• [Excerpt provided]
The action in the Senate followed by four weeks the approval of similar legislation by a House of Representatives committee. The House Oversight and Government Reform Committee voted 23-12 on Nov. 18 for H.R. 2517, which has the same title as the Senate version.

Critics have charged the proposal is an indirect attack on the Defense of Marriage Act, which bars the federal government from recognizing “same-sex marriages” and gives states the option to refuse to recognize such unions from another state. They also have said it would add an unknown fiscal burden to taxpayers and would promote discrimination against unmarried heterosexual couples. The legislation would cover only homosexual partners, not unmarried heterosexual ones.

Supporters of the measure have defended the measure as a remedy to discrimination against homosexual couples and a necessary aid in the federal government’s recruitment of the best workers. They contend cuts could be made in the federal budget to cover the costs incurred by expanded coverage.

Southern Baptist ethicist Richard Land has criticized the proposal.

“Most Southern Baptists believe that the only relationship that should be defined by its sexual nature and should have special benefits accrued to it is heterosexual marriage,” said Land, president of the Ethics & Religious Liberty Commission. “Thus, we oppose granting domestic partner benefits to same-sex couples, as well as heterosexual couples who are living together outside of marriage.”

Messengers to the Southern Baptist Convention’s meeting in June approved, in what appeared to be a unanimous vote via a show of ballots, a resolution that expressed opposition to a variety of federal policy proposals that would extend special rights to homosexuals.

• [Task instructions]
**1)** Transcribe a passage from the news excerpt, starting at the words "Supporters of the" and ending after "criticized the proposal.".
**2)** In the news excerpt, what was the House Oversight and Government Reform Committee's vote on H.R. 2517?
**3)** What comes next in the news excerpt? Write the following part, starting after its last sentence.
The records that follow come from a separate source, unrelated to the news excerpt.

• [Record extracts]
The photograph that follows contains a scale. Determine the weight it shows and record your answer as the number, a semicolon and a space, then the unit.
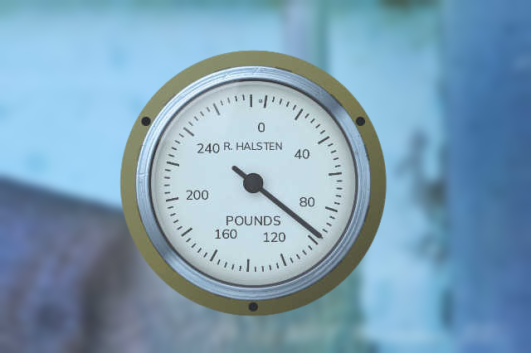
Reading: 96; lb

==

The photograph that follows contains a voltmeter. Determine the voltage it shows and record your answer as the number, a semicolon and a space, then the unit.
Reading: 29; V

• [Answers below]
**1)**
Supporters of the measure have defended the measure as a remedy to discrimination against homosexual couples and a necessary aid in the federal government’s recruitment of the best workers. They contend cuts could be made in the federal budget to cover the costs incurred by expanded coverage.

Southern Baptist ethicist Richard Land has criticized the proposal.

**2)** 23-12, on Nov. 18.

**3)**
Former SBC President Frank Page testified against the domestic partners legislation before a House subcommittee in July. Page was pastor of First Baptist Church in Taylors, S.C., at the time. He now is vice president of the North American Mission Board’s evangelization group.

The bill’s cost for health care alone in the first year would be $63 million, according to the testimony of University of Massachusetts-Amherst economics professor Lee Badgett before the House subcommittee.

Employers that offer benefits to same-sex partners include 20 states; 250 cities, counties and other local government agencies; 83 percent of Fortune 100 firms, and nearly two-thirds of the Fortune 1000, Badgett said.

President Obama endorsed the bill in June when he signed a memorandum extending benefits to homosexual partners of federal employees to the extent possible without congressional action.

Sen. Joseph Lieberman, I.-Conn., is the sponsor of the Senate bill. Rep. Tammy Baldwin, D.-Wis., an open lesbian, is the sponsor of the House bill. The House measure has 138 cosponsors, while the Senate version has 26.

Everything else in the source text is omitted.